Main Session
Sep 28
PQA 02 - Lung Cancer/Thoracic Malignancies, Patient Reported Outcomes/QoL/Survivorship, Pediatric Cancer

2371 - Stereotactic Radiosurgery for Recurrent Primary and Metastatic CNS Malignancies in the Pediatric Population

04:45pm - 06:00pm PT
Hall F
Screen: 31
POSTER

Presenter(s)

Michael Gribble, MD Headshot
Michael Gribble, MD - UCSF Radiation Oncology, San Francisco, CA

M. Gribble1, D. Raleigh2, P. K. Sneed3, L. Boreta3, A. Reddy1, A. Banerjee4, S. Mueller1, K. I. Auguste1, N. Gupta1, and S. E. Braunstein3; 1University of California San Francisco, San Francisco, CA, 2Department of Radiation Oncology, University of California, San Francisco, San Francisco, CA, 3Department of Radiation Oncology, University of California San Francisco, San Francisco, CA, 4University of California, San Francisco, San Francisco, CA

Purpose/Objective(s): The safety and efficacy of stereotactic radiosurgery (SRS) are not well described for pediatric patients. This study presents disease control and toxicity outcomes after SRS for malignant CNS lesions in this group of patients.

Materials/Methods: A retrospective chart review was performed for 55 SRS treatments at a single institution from 37 pediatric patients with primary or metastatic CNS malignancies between 2000-2023. Analyses were performed with descriptive statistics, Kaplan-Meier, and proportional hazards modeling.

Results: Twenty-seven patients were treated with SRS for focal recurrences of primary CNS malignancies (43 total treatments), and ten patients were treated for brain metastases (12 total treatments). Primary CNS histologies included ependymoma, glioma, meningioma, and medulloblastoma. At diagnosis, 26% were WHO grade 2, 52% were grade 3, and 22% were grade 4. Brain metastases included non-germinomatous germ cell tumors, chordoma, and osteosarcoma. 70% of patients had prior involved-field external beam radiation (RT) to the brain (median dose 59.4 Gy in 33 fractions, range [50.4-59.4 Gy] in 27-33 fractions). Median age at SRS was 12 years (range 4-21). SRS was largely performed in a single fraction (median dose 18 Gy, range 11-20. The median SRS gross target volume (GTV) was 1.3 cc (range 0.06 – 21.1) and the median fractionated-SRS GTV was 23.2 cc (range 8.5 – 44.8). Median follow up after SRS was 33 months (IQR 14-56). The 3-year actuarial rates of intracranial progression-free survival (IC-PFS), and overall survival (OS) post SRS were 22.1% and 59.6%, respectively. The 1-year actuarial rate of local control (LC) was 80.0%. 9 patients (24%) had no evidence of intracranial disease after SRS at a median follow up of 37 months. 19 patients (51%) developed distant brain recurrence without local failure at a median of 8 months after SRS. LC, IC-PFS, and OS did not significantly differ based on tumor histology or WHO grade, though patients who received SRS to a single lesion had significantly higher IPFS compared to those with 2-4 or =5 lesions (3-year IPFS 32.2%, 6.7%, and 0% respectively, p=0.005). All patients with subsequent CNS recurrence after SRS underwent salvage therapy, including additional radiotherapy, systemic therapy, and/or resection. In total, 2 patients developed CTCAE grade 3 toxicity from SRS, both of which were related to radiation treatment effect and occurred within 1 year of SRS. On univariate analysis, there was no significant association of development of adverse radiation effects (ARE) with GTV, V10Gy, V12Gy or prior RT.

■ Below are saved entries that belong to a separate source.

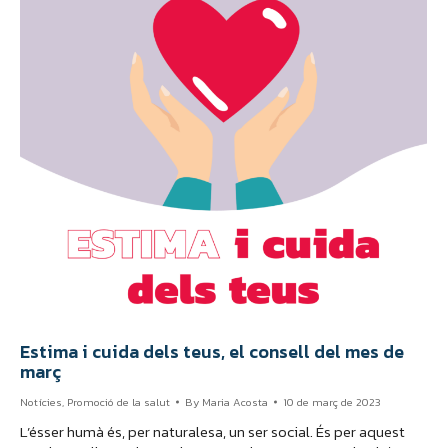
Estima i cuida dels teus, el consell del mes de
març
Notícies
,
Promoció de la salut
By
Maria Acosta
10 de març de 2023
L’ésser humà és, per naturalesa, un ser social. És per aquest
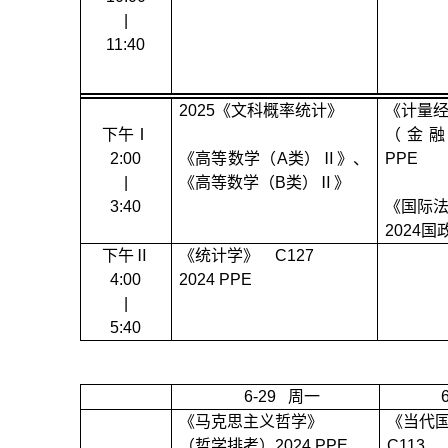
|
11:40
2025
《文科概率统计》
《计量
下午Ⅰ
（金
2:00
《高等数学（
A
类）Ⅱ》、
PPE
|
《高等数学（
B
类）Ⅱ》
3:40
《国际
2024
国
下午Ⅱ
《统计学》
C127
4:00
2024 PPE
|
5:40
6-29
周一
《马克思主义哲学》
《当代
（哲学排考）
2024 PPE
C113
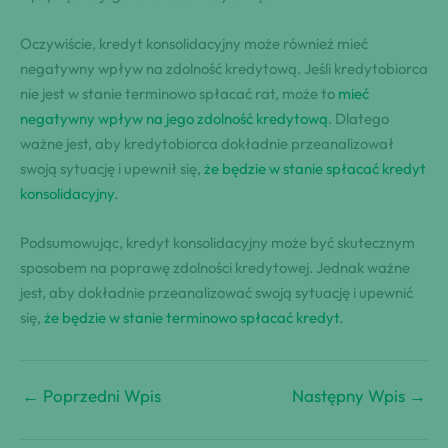
Oczywiście, kredyt konsolidacyjny może również mieć
negatywny wpływ na zdolność kredytową. Jeśli kredytobiorca
nie jest w stanie terminowo spłacać rat, może to
mieć
negatywny wpływ na jego zdolność kredytową
. Dlatego
ważne jest, aby kredytobiorca dokładnie przeanalizował
swoją sytuację i upewnił się,
że będzie w stanie spłacać kredyt
konsolidacyjny
.
Podsumowując, kredyt konsolidacyjny może być skutecznym
sposobem na poprawę zdolności kredytowej. Jednak ważne
jest, aby dokładnie przeanalizować swoją sytuację i upewnić
się,
że będzie w stanie terminowo spłacać kredyt
.
←
Poprzedni Wpis
Następny Wpis
→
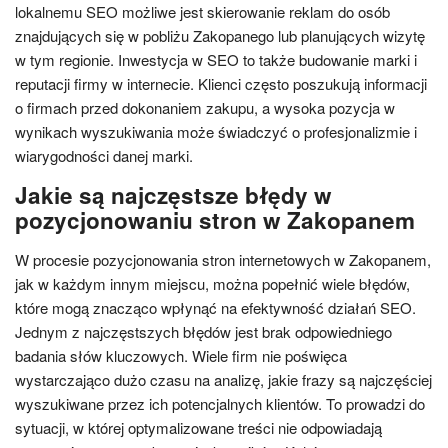
lokalnemu SEO możliwe jest skierowanie reklam do osób
znajdujących się w pobliżu Zakopanego lub planujących wizytę
w tym regionie. Inwestycja w SEO to także budowanie marki i
reputacji firmy w internecie. Klienci często poszukują informacji
o firmach przed dokonaniem zakupu, a wysoka pozycja w
wynikach wyszukiwania może świadczyć o profesjonalizmie i
wiarygodności danej marki.
Jakie są najczęstsze błędy w
pozycjonowaniu stron w Zakopanem
W procesie pozycjonowania stron internetowych w Zakopanem,
jak w każdym innym miejscu, można popełnić wiele błędów,
które mogą znacząco wpłynąć na efektywność działań SEO.
Jednym z najczęstszych błędów jest brak odpowiedniego
badania słów kluczowych. Wiele firm nie poświęca
wystarczająco dużo czasu na analizę, jakie frazy są najczęściej
wyszukiwane przez ich potencjalnych klientów. To prowadzi do
sytuacji, w której optymalizowane treści nie odpowiadają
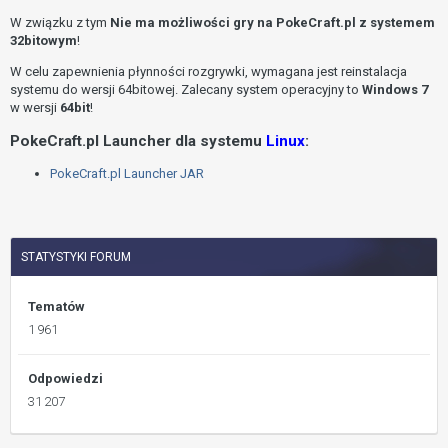
W związku z tym
Nie ma możliwości gry na PokeCraft.pl z systemem
32bitowym
!
W celu zapewnienia płynności rozgrywki, wymagana jest reinstalacja
systemu do wersji 64bitowej. Zalecany system operacyjny to
Windows 7
w wersji
64bit
!
PokeCraft.pl Launcher dla systemu
Linux
:
PokeCraft.pl Launcher JAR
STATYSTYKI FORUM
Tematów
1 961
Odpowiedzi
31 207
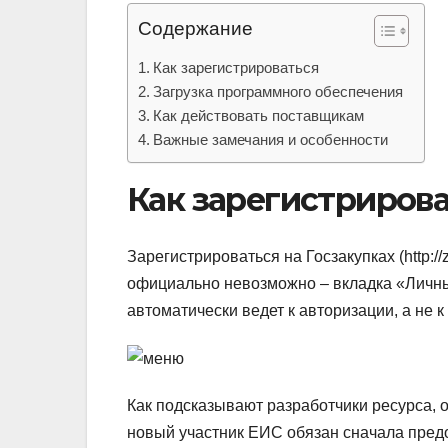
Содержание
Как зарегистрироваться
Загрузка программного обеспечения
Как действовать поставщикам
Важные замечания и особенности
Как зарегистриров
Зарегистрироваться на Госзакупках (http://z
официально невозможно – вкладка «Личны
автоматически ведет к авторизации, а не 
Как подсказывают разработчики ресурса, 
новый участник ЕИС обязан сначала пред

Conclusion: SRS for malignant CNS lesions in the pediatric population provides effective local control with low toxicity risk. Although there remains a substantial risk of distant CNS failures after SRS, all patients were able to receive additional salvage therapy including re-irradiation. This study supports the use of SRS as a treatment modality for focally recurrent pediatric CNS malignancies.